An analysis of the K-nearest neighbor algorithm: a guide to machine learning from principle to practice

Overview

Machine Learning has become an indispensable branch in the field of modern technology, involving various applications, from autonomous driving, to face recognition, to recommendation systems to recommend songs for us. Among many machine learning algorithms, K The nearest neighbor algorithm is the simplest one.
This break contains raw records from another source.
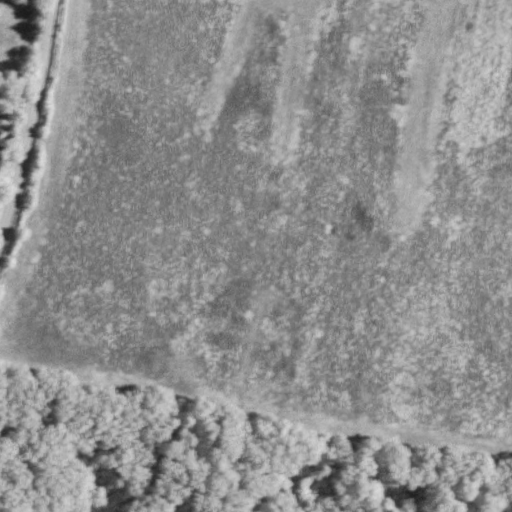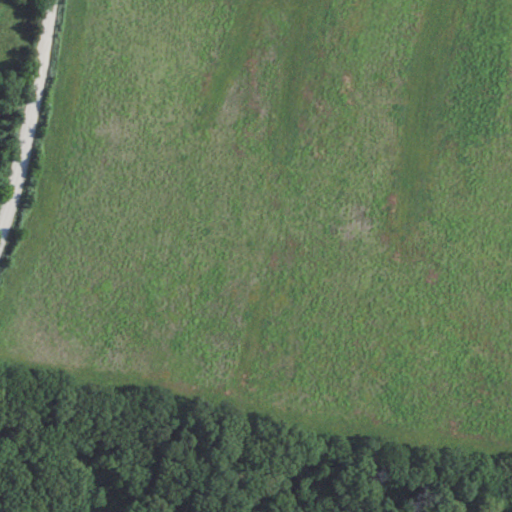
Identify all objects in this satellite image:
road: (33, 121)
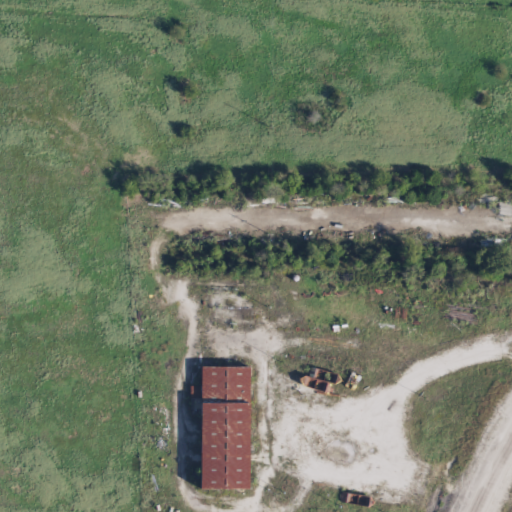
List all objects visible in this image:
building: (219, 429)
road: (486, 469)
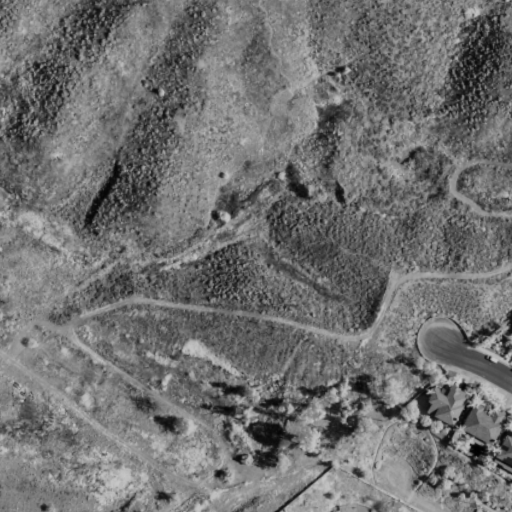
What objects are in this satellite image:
building: (510, 338)
road: (476, 360)
building: (444, 404)
building: (483, 423)
building: (504, 452)
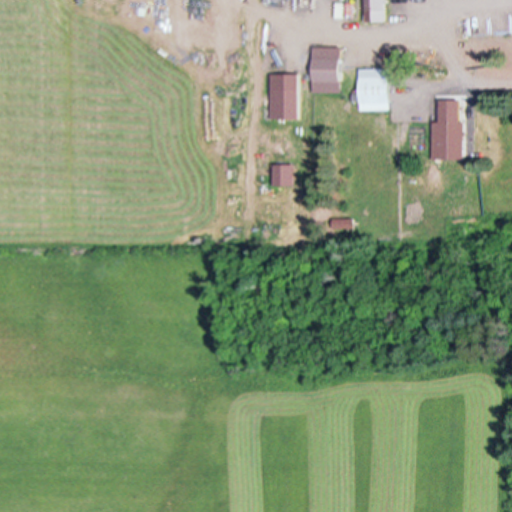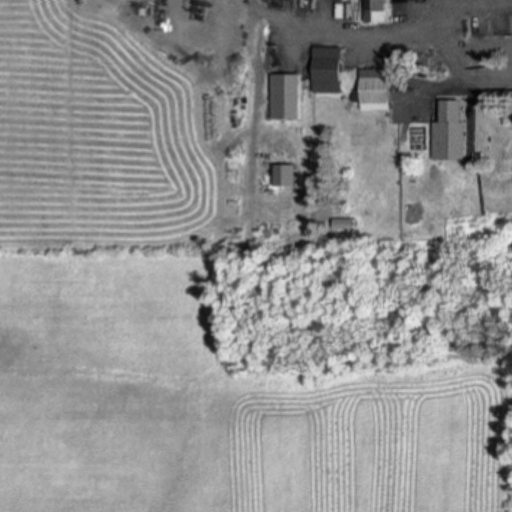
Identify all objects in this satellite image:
building: (376, 4)
building: (375, 6)
road: (441, 43)
building: (328, 68)
building: (327, 72)
building: (375, 87)
building: (375, 91)
building: (286, 93)
building: (452, 138)
building: (449, 142)
building: (286, 172)
building: (345, 220)
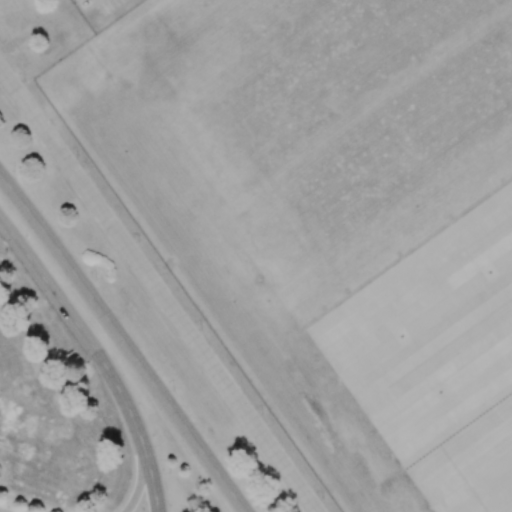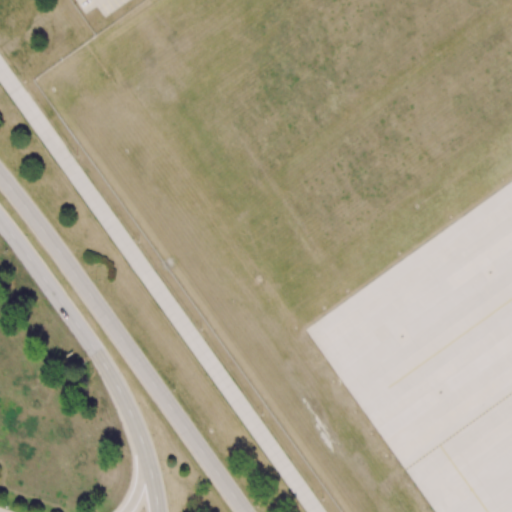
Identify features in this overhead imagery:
parking lot: (99, 5)
street lamp: (13, 169)
airport: (294, 224)
street lamp: (5, 252)
street lamp: (94, 279)
road: (158, 289)
road: (124, 341)
airport taxiway: (450, 342)
road: (98, 355)
airport apron: (437, 356)
street lamp: (84, 364)
street lamp: (172, 389)
street lamp: (168, 472)
road: (140, 484)
street lamp: (256, 507)
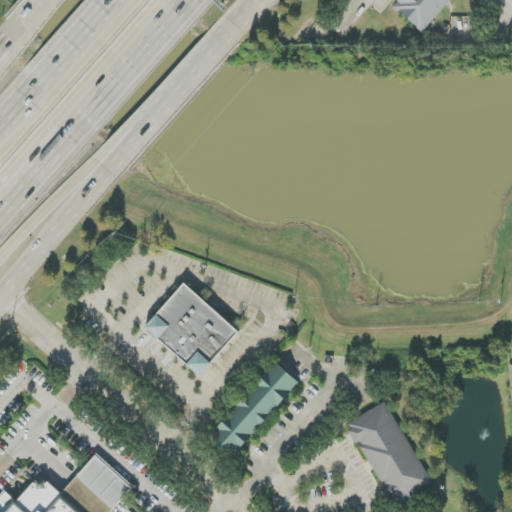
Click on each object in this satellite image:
road: (509, 1)
road: (189, 6)
building: (420, 11)
building: (421, 11)
road: (23, 20)
road: (242, 23)
road: (33, 27)
road: (338, 28)
road: (480, 29)
road: (2, 43)
road: (82, 43)
road: (6, 63)
road: (135, 68)
road: (201, 71)
road: (23, 111)
road: (147, 125)
road: (150, 128)
road: (43, 172)
road: (56, 209)
road: (60, 230)
road: (117, 284)
road: (246, 296)
building: (192, 329)
building: (192, 330)
road: (159, 371)
road: (26, 384)
road: (116, 404)
building: (255, 409)
road: (41, 418)
road: (285, 443)
building: (508, 446)
building: (390, 454)
road: (134, 477)
building: (74, 493)
road: (347, 496)
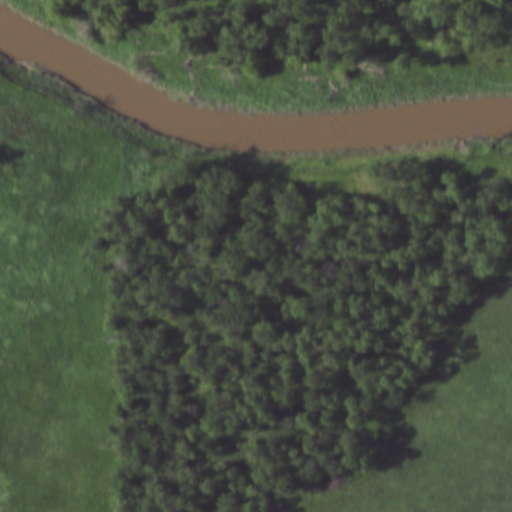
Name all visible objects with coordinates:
river: (244, 125)
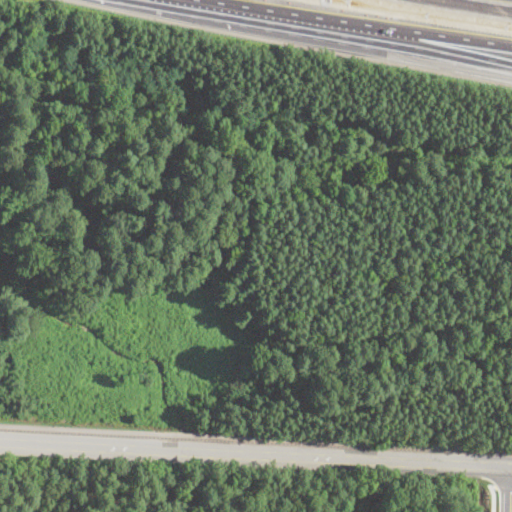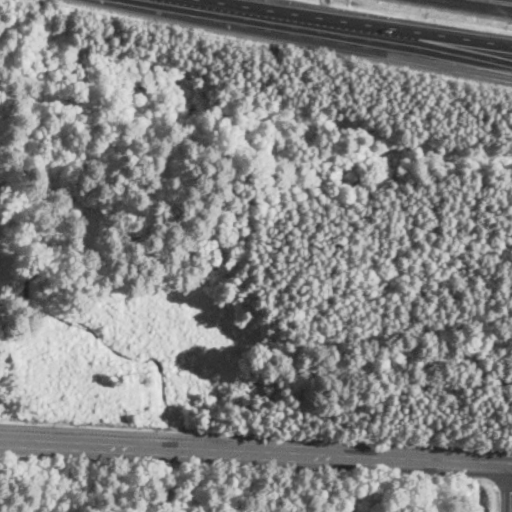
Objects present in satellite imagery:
road: (232, 11)
road: (403, 37)
road: (403, 46)
road: (255, 438)
road: (255, 455)
road: (503, 485)
road: (510, 488)
road: (492, 495)
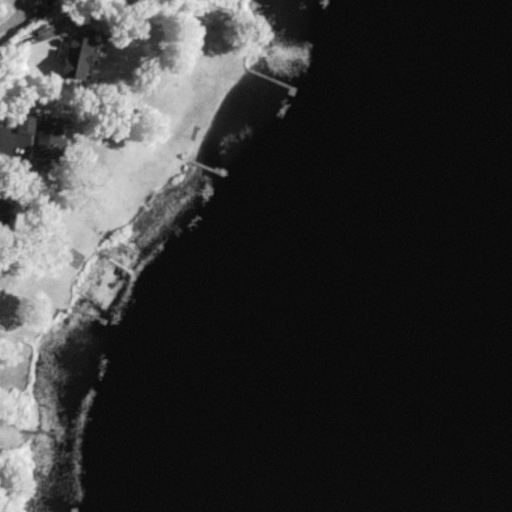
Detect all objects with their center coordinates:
building: (39, 6)
road: (6, 23)
road: (26, 39)
building: (79, 54)
building: (25, 123)
building: (50, 138)
building: (5, 206)
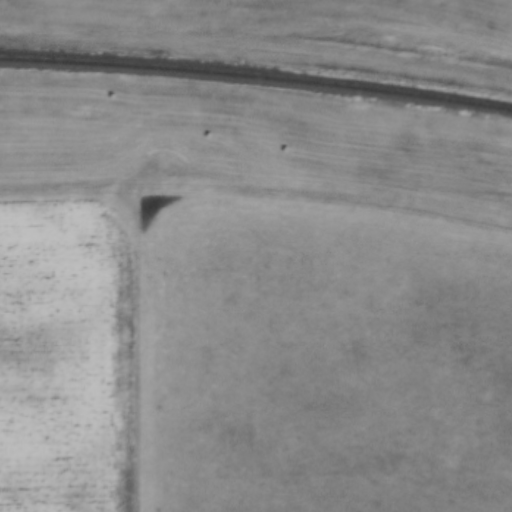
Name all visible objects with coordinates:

The K nearest neighbor algorithm has a simple and intuitive principle.

Machine Learning k Nearest Neighbors

Introduction to machine learning

When we refer to machine learning, we actually refer to the process of letting machines learn from data and make decisions or predictions. This is in contrast to traditional programming methods, in which We need to explicitly tell the machine how to perform the task. But inmachine learning, the machine "learns" how to perform the task based on the data provided.

For example, if we want the machine to recognize a cat in a picture, traditional methods may require you to define the characteristics of the cat, such as the shape of the ears, the size of the eyes, etc. But in machine learning, you will provide thousands of Pictures of cats (and pictures of non-cats) and let the machine figure out the characteristics of cats on its own.

K nearest neighbor algorithm

K-Nearest Neighbor (k-Nearest Neighbor) is a basic algorithm in machine learning. The core idea of ​​K-Nearest Neighbor is "birds of a feather flock together". By finding the closest "k" points of an unknown data in the training set, and more closely approximating the label of the data to predict labels for unlabeled data.

For example:
If I arrive in a new city and want to find a place to eat, I will ask several local people. If multiple people recommend the same restaurant , we will most likely choose the restaurant they recommend. In this example, the locals (city residents) are our "neighbors", and the recommendations of these neighbors are based on their experience. This is how the K nearest neighbor algorithm works, by considering surrounding "neighbors" and make decisions based on their "recommendations".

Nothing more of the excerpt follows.